> Goal of the exercise: In the news article about the veteran whose medical files were accessed, transcribe the passage that begins with "Bruyea is a" and ends after "Period on Sunday.".

::: Text shown

A war veteran whose personal medical files were inappropriately accessed by bureaucrats at the Department of Veterans Affairs said the experience left him feeling so terrified and helpless his wife had to stop him from committing suicide.

Retired intelligence officer Sean Bruyea, an outspoken advocate for soldiers, said he knew officials at the department had read and shared his personal information five years ago. That was around the time he was testifying against the new Veterans Charter, because benefits he had previously qualified for were being denied.

Bruyea is a Gulf War veteran who was seeing a psychologist for post-traumatic stress disorder. He and his wife, Carolina, were also in couples counselling because of his health problems.

Bruyea said it was "hell" during the five years between his 2005 testimony and last Thursday's announcement by Privacy Commissioner Jennifer Stoddart that his files were indeed accessed and shared among department staffers.

"I suffer post-traumatic stress disorder, and at the core of post-traumatic stress disorder is fear for my life, fear for my security, the security of my wife," Bruyea told CTV's Question Period on Sunday.

"So when we lost control of my personal life and they started trying to force these assessments in their hospitals, I was terrified, I was helpless, I was powerless and frankly Carolina had to save me a couple of times from doing myself in and she actually had to physically stop me. And that was hard."

Stoddart's year-long investigation stemmed from a complaint made by Bruyea that his personal and medical information was contained in briefing notes prepared for then-veterans affairs minister Greg Thompson in 2006. The notes covered Bruyea's participation in a press conference in which he was critical of the department.

::::::
::: Data listing

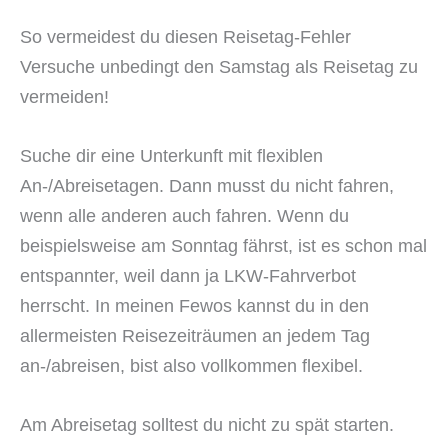
So vermeidest du diesen Reisetag-Fehler
Versuche unbedingt den Samstag als Reisetag zu
vermeiden!
Suche dir eine Unterkunft mit flexiblen
An-/Abreisetagen. Dann musst du nicht fahren,
wenn alle anderen auch fahren. Wenn du
beispielsweise am Sonntag fährst, ist es schon mal
entspannter, weil dann ja LKW-Fahrverbot
herrscht. In meinen Fewos kannst du in den
allermeisten Reisezeiträumen an jedem Tag
an-/abreisen, bist also vollkommen flexibel.
Am Abreisetag solltest du nicht zu spät starten.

::::::

> Output for this exercise:
Bruyea is a Gulf War veteran who was seeing a psychologist for post-traumatic stress disorder. He and his wife, Carolina, were also in couples counselling because of his health problems.

Bruyea said it was "hell" during the five years between his 2005 testimony and last Thursday's announcement by Privacy Commissioner Jennifer Stoddart that his files were indeed accessed and shared among department staffers.

"I suffer post-traumatic stress disorder, and at the core of post-traumatic stress disorder is fear for my life, fear for my security, the security of my wife," Bruyea told CTV's Question Period on Sunday.